Erratum to: CoMEt: a statistical approach to identify combinations of mutually exclusive alterations in cancer

  • Mark D. M. Leiserson1, 2,
  • Hsin-Ta Wu1, 2,
  • Fabio Vandin1, 3 and
  • Benjamin J. Raphael1, 2Email author
Contributed equally
Genome Biology201617:168

https://doi.org/10.1186/s13059-016-1034-9

Received: 28 July 2016

Accepted: 28 July 2016

Published: 2 August 2016

The original article was published in Genome Biology 2015 16:160

Erratum

After the publication of this work [1] it has been brought to our attention that the descriptions of the generation of the two simulated datasets were confusing.

In the section ‘Benchmarking of methods for individual gene sets’, the first sentence of the second paragraph should specify the number of genes included in the gene set as 100, and it should read:

“We compared CoMEt to the other methods on datasets with m = 100 genes and n = 500 samples and with implanted pathways with coverages γ ranging from 0.1 to 1.0.”

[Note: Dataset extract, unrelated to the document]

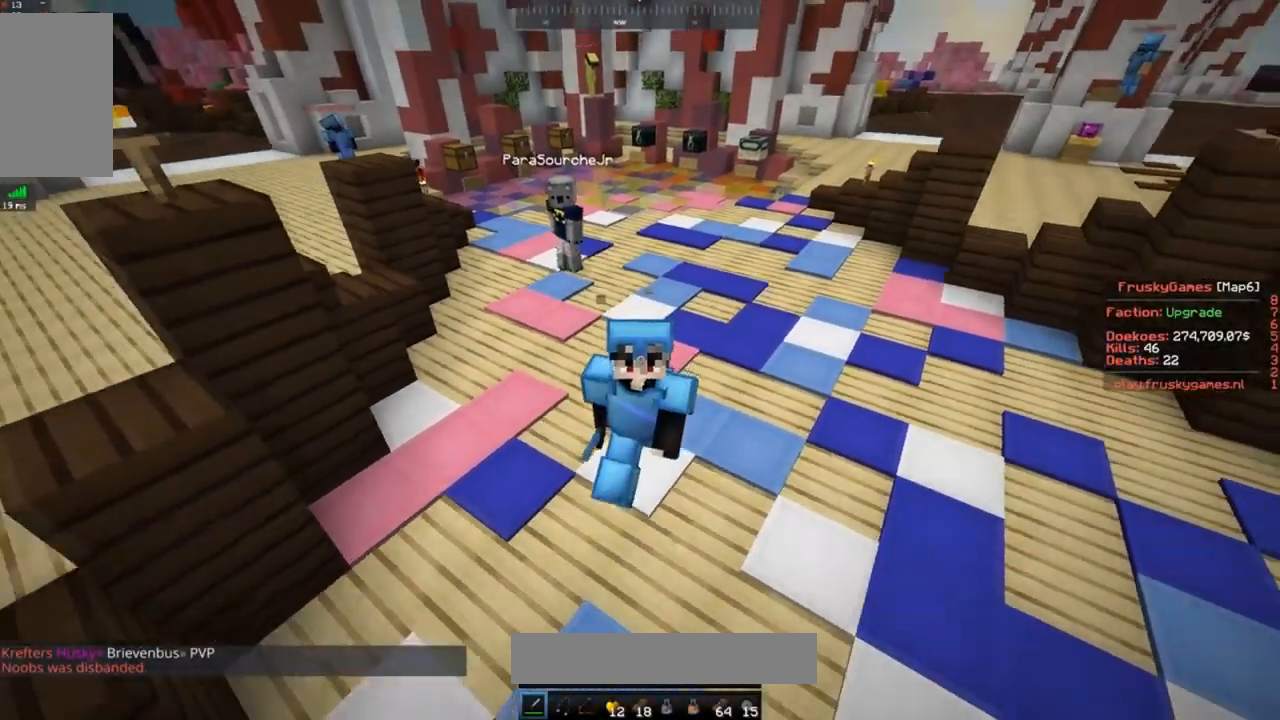
{"keys": ["s"], "mouse": [], "events": [[50, "a", "down"], [150, "space", "down"], [417, "a", "up"], [417, "space", "up"], [450, "s", "down"], [450, "w", "up"]]}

In the section ‘Benchmarking identification of collections of gene sets’, the first paragraph should specify that genes mutated in fewer than 1% of total samples (that is in fewer than 5 out of 500 samples) were removed from the simulation, and the sixth sentence in this paragraph should read:

“Third, we include m = 20,000 genes and remove those genes that are mutated in fewer than 1% of total samples (that is in fewer than 5 out of 500 samples) (Additional file 1: Figure S2).”

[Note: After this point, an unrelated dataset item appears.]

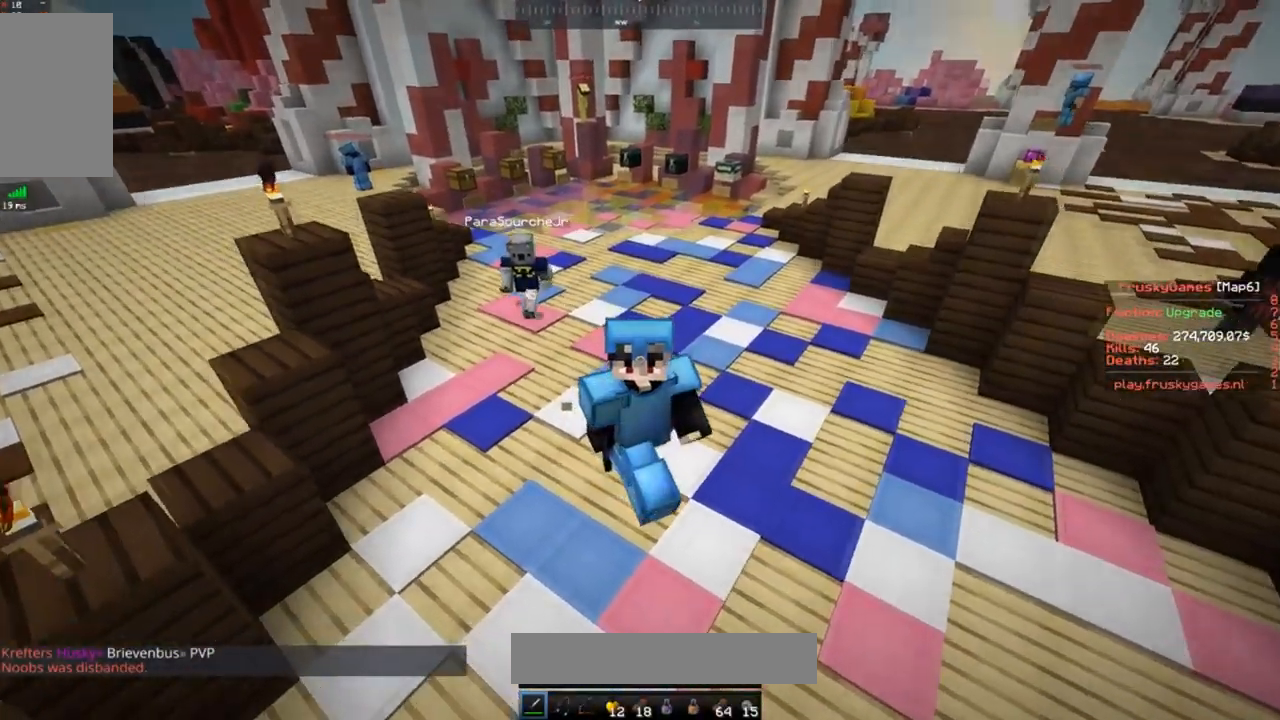
{"keys": ["s"], "mouse": [], "events": []}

Additionally, these descriptions are also included in the Additional file 1, section S3, and should read:

“We generated two different versions of the simulated datasets, depending on whether we implanted a single or multiple gene sets. We describe the method for generating datasets with multiple implanted gene sets in the main text. For all simulated datasets, we used n = 500, |C| = 5, γ C = (0.67, 0.49, 0.29, 0.29, 0.2), and q = 0.0027538462.1 We used μ P = (0.5, 0.35, 0.15) for the single pathway simulations.”

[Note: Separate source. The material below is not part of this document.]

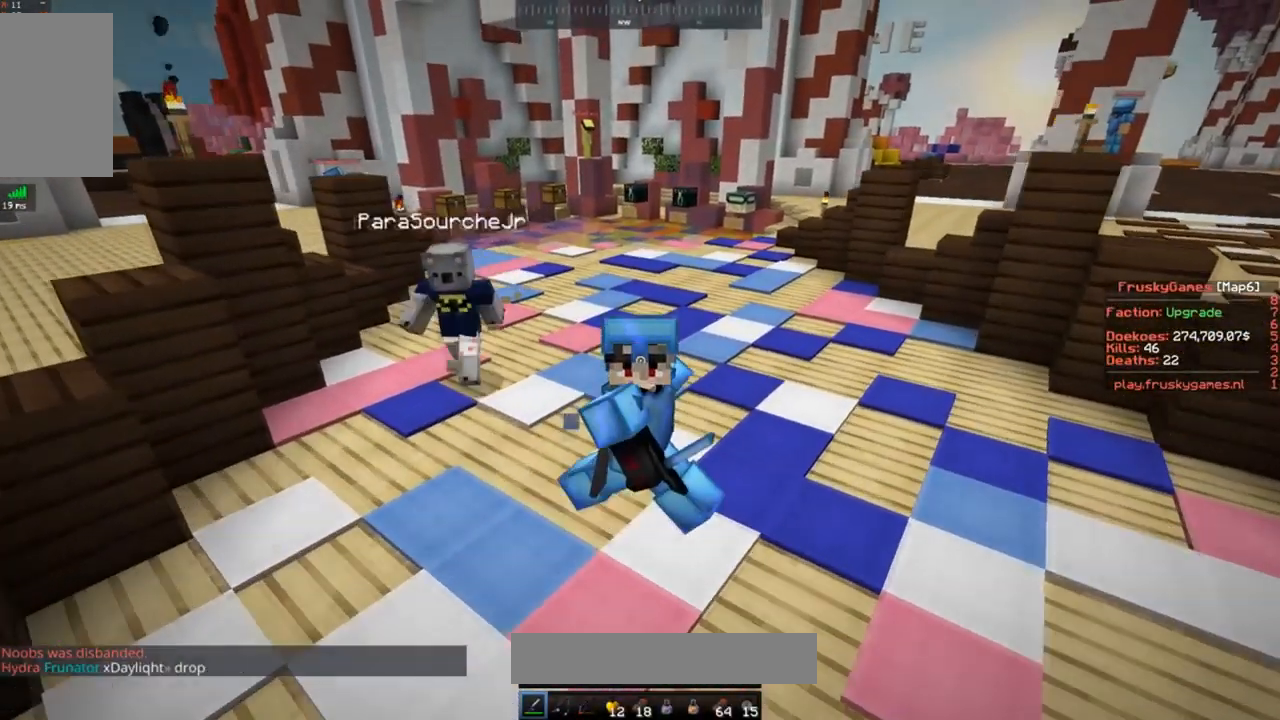
{"keys": ["s"], "mouse": [], "events": []}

We also updated the description of our procedure for assessing the convergence of the MCMC algorithm in Additional file 1, section S2, which should read:

“To assess the convergence of the MCMC algorithm, we ran multiple chains with different initializations. For one of these initializations, we used the collection output by Multi-Dendrix [21] (using the same values of the parameters t and k as in CoMEt). The remaining initializations were random collections. We ran the MCMC algorithm with these initializations, running each chain for a given number of iterations. We consider the chains converged if the mean total variation distance between the chains is smaller than 0.005. Otherwise, we increase the number of iterations by a factor of 1.5. We repeat this process until the chains converge or the total number of iterations per chain reaches a maximum number of iterations, which we set as 1 billion. The output of the MCMC algorithm is the union of the sampling distributions from the different initializations.”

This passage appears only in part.